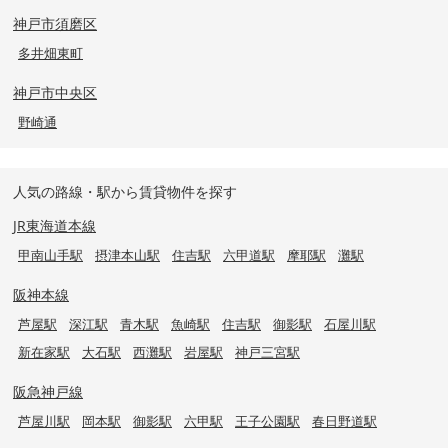
神戸市須磨区
多井畑東町
神戸市中央区
野崎通
人気の路線・駅から賃貸物件を探す
JR東海道本線
甲南山手駅
摂津本山駅
住吉駅
六甲道駅
摩耶駅
灘駅
阪神本線
芦屋駅
深江駅
青木駅
魚崎駅
住吉駅
御影駅
石屋川駅
新在家駅
大石駅
西灘駅
岩屋駅
神戸三宮駅
阪急神戸線
芦屋川駅
岡本駅
御影駅
六甲駅
王子公園駅
春日野道駅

::::::

▸ WHAT IS EXPECTED
Return an exact copy of the data above, apart from any pictures.

▸ COMPLETED TASK
神戸市須磨区
多井畑東町
神戸市中央区
野崎通
人気の路線・駅から賃貸物件を探す
JR東海道本線
甲南山手駅
摂津本山駅
住吉駅
六甲道駅
摩耶駅
灘駅
阪神本線
芦屋駅
深江駅
青木駅
魚崎駅
住吉駅
御影駅
石屋川駅
新在家駅
大石駅
西灘駅
岩屋駅
神戸三宮駅
阪急神戸線
芦屋川駅
岡本駅
御影駅
六甲駅
王子公園駅
春日野道駅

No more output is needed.